I'm always tempted to try to explain my poetry when I write it; to leave these tiny little blurbs about what was going through my head. I think, however, that taking away the mystery of intent makes bad poetry, because that's not simply upsetting expectations, it's spitting in the face of poetic language. We can't be moved by a piece of art unless we connect to it on some level, and poetry allows us to do that without heavy-handed facts. If I write a poem about the fleeting nature of life, you as a reader don't give a shit if I wrote it about a family pet dying, or about seeing roadkill on a drive, or about something terrible I saw on the news: you only care that it fits somewhere within your personal emotional paradigm. You create the bridge between my work and your emotions and mindset. I find that kind of beautiful too, even if it's frustrating. I have written poems as jokes, and as bets, and with no inspiration past a line that sounded kind of interesting to me, and I feel that, on some level, telling you that a poem of mine that you love was written as a joke would cheapen it. It's like listening to song lyrics (which are a form of poetry, get over it): you take from the song exactly what you're willing to put into it, mentally and emotionally. You fill in the actual gaps in poetry with your own experiences and prejudices and biases. You may only take small pieces: a line that resonates with you, or a stanza that reminds you of the place you grew up, or the "one that got away," or about how terribly lonely and sad and amazingly beautiful life is. What I meant doesn't matter, and I hate to say this, it doesn't need to matter. The only important thing is that someone, somewhere, takes something away from it. I don't care if you're like me and you just spit out poetic cliches like some kind of cliche machine gun, or if you're writing shitty teenage love poems or angst-ridden poetic manifestos. What matters is that someone can read it, and get a sense of you, but more importantly a sense of themselves. It creates this kind of tenuous connection between you and everyone who reads your work and has a response. 

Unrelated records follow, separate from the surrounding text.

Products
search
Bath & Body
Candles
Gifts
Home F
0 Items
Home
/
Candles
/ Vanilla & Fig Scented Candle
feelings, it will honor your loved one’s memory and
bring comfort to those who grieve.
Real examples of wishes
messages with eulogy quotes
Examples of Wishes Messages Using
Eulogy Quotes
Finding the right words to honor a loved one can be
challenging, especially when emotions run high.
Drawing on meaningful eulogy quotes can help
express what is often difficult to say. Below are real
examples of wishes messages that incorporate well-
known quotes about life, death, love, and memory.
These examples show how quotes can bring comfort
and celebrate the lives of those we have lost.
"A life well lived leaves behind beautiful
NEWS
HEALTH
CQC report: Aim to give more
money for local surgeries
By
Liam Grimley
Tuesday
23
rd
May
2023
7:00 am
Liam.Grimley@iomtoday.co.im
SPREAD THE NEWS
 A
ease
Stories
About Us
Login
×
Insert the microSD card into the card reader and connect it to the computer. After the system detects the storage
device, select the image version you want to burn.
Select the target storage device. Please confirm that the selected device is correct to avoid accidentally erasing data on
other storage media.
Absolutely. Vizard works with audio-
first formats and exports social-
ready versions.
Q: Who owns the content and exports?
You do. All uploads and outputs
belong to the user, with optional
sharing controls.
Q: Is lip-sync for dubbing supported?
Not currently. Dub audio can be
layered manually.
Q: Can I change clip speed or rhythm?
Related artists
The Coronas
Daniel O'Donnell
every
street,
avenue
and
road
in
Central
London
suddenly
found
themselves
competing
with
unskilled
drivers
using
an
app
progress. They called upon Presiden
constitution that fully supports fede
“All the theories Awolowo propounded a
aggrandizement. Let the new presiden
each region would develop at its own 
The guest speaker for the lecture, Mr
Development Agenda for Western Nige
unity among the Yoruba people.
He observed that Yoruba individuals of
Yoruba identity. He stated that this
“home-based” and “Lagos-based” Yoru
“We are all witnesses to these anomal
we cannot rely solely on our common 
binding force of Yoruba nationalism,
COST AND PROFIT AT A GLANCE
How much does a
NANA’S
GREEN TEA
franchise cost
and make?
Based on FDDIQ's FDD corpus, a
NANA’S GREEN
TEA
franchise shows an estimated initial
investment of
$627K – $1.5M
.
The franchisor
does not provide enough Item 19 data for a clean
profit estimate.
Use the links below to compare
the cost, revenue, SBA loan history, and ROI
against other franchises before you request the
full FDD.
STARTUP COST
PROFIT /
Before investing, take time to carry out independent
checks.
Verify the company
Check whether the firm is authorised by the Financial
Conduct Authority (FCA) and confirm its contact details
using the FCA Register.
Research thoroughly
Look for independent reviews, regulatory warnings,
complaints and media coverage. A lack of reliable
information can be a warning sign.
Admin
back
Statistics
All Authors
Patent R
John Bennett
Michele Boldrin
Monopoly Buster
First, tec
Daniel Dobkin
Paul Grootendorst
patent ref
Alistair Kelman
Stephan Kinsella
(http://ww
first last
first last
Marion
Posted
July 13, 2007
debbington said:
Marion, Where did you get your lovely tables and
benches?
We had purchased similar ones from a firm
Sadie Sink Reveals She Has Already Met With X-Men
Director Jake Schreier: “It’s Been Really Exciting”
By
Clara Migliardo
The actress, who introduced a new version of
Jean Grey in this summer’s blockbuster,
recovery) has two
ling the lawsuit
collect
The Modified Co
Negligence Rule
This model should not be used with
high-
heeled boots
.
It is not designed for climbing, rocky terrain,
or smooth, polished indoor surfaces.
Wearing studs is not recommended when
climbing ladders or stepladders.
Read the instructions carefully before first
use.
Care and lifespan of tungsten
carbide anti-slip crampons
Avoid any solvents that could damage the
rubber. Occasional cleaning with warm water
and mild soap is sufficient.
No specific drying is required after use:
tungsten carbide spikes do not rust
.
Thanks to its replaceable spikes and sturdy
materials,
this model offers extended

At the end of the day, I write poetry for me, and I share it because it's a safer way to share myself with a small part of the world. I write terrible poems, and the occasional diamond in the rough, and I even mostly enjoy it, despite my seeming contempt for it. I complain about poetry. I complain about writing poetry. I don't really read poetry because it mostly bores me, and even when I do, it's always a toss up as to whether or not I find it enjoyable.I think that's part of poetry, though: some write poetry for beauty, some write it for discord. Maybe you're not meant to enjoy it all. Sometimes, the point is to upset expectations and challenge current notions. Sometimes, it's just about something you heard someone say, or saw on your drive home from work. It can be a way to release the pressure in your head, or the best way you have of just expressing you. Sometimes, we write (not just poetry) to bleed, a kind of cathartic leeching of the brain, because words are better to loose upon the world than blood or tears or rage. You don't need other people to enjoy it to write it, and they don't have to enjoy a poem for it to be good or meaningful. Enjoy it or not, the only failed poetry is poetry that evokes nothing in anyone.